Far be it for me to speak for him, but I know writing this column — and the interaction with its readers — means a lot to him and really helps with everything. As such, I’d ask each of you who sees this to offer up a kind word or a prayer or a few bucks if you have some to spare. And please register to be an organ donor if you haven’t already.

They Said It

I’ll be honest, it hasn’t been as much turnover as we expected. All along, we weren’t going to force change. We were seeking it in certain areas and seeking improvement in certain areas, but I feel like any time you go out there saying, ‘We need to accomplish change just for change’s sake,’ you probably make bad deals and you make a tricky situation worse.” — Theo Epstein

Duh, don’t trade any of my All-Stars.” — David Ross

Wednesday Walk Up Song

Turn the Page, by Bob Seger.
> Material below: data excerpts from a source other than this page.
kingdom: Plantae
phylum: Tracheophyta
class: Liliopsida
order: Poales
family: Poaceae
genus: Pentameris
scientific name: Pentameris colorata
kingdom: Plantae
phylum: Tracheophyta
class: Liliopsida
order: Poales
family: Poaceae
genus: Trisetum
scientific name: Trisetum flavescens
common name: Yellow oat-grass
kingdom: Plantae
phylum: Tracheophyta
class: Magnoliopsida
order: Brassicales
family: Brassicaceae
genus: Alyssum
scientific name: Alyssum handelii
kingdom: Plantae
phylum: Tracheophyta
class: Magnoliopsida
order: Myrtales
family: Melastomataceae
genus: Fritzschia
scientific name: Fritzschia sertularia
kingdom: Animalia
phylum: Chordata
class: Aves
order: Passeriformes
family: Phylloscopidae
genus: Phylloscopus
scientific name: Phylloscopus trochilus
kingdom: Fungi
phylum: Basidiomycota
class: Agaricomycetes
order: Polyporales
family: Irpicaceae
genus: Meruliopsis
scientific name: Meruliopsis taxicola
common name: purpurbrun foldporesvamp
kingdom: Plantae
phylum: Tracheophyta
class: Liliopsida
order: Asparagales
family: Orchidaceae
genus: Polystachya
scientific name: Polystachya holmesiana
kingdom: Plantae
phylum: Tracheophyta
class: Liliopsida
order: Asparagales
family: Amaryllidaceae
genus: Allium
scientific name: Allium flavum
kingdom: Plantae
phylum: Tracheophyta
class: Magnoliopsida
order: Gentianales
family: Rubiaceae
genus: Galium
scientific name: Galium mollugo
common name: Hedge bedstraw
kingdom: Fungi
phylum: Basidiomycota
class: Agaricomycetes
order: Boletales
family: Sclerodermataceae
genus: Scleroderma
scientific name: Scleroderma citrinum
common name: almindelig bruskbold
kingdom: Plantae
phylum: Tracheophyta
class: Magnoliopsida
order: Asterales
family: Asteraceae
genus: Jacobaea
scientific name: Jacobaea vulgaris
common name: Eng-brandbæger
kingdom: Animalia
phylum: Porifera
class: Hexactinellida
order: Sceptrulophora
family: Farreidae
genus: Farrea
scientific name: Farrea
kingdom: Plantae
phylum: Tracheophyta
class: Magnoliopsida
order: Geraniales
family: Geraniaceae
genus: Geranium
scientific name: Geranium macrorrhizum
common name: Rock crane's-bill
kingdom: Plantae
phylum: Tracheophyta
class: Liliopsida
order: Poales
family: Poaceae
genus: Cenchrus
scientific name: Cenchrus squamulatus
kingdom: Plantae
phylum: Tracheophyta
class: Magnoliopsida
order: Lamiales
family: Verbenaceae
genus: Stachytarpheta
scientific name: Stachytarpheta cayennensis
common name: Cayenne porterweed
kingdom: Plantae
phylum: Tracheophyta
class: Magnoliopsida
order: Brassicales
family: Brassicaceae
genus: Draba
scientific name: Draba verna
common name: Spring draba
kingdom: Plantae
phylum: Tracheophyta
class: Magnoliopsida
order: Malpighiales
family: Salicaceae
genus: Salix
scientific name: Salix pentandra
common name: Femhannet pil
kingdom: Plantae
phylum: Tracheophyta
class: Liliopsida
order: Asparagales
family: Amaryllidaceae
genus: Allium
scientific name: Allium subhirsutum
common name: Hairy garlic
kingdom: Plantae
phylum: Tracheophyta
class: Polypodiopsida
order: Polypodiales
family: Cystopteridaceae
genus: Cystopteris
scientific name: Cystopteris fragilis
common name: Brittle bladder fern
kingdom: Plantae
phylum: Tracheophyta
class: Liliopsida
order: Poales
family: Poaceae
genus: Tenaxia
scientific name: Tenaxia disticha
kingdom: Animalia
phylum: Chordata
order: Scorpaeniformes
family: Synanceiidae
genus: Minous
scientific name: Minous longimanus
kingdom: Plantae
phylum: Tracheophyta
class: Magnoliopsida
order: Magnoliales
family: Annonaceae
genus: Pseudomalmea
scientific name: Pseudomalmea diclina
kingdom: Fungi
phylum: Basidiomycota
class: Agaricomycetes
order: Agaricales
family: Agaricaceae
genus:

Originally released in 1973, the song remained virtually unknown to the general public until Seger used a live version of it on his Live Bullet album three years later. It gained new life a quarter century after that when Metallica covered it for their Garage, Inc. album. That song, partially fueled by a controversial video starring adult film icon Ginger Lynn, remained at No. 1 on Billboard‘s Hot Mainstream Rock Tracks chart for 11 consecutive weeks. That’s the longest streak in the bands history, believe it or not.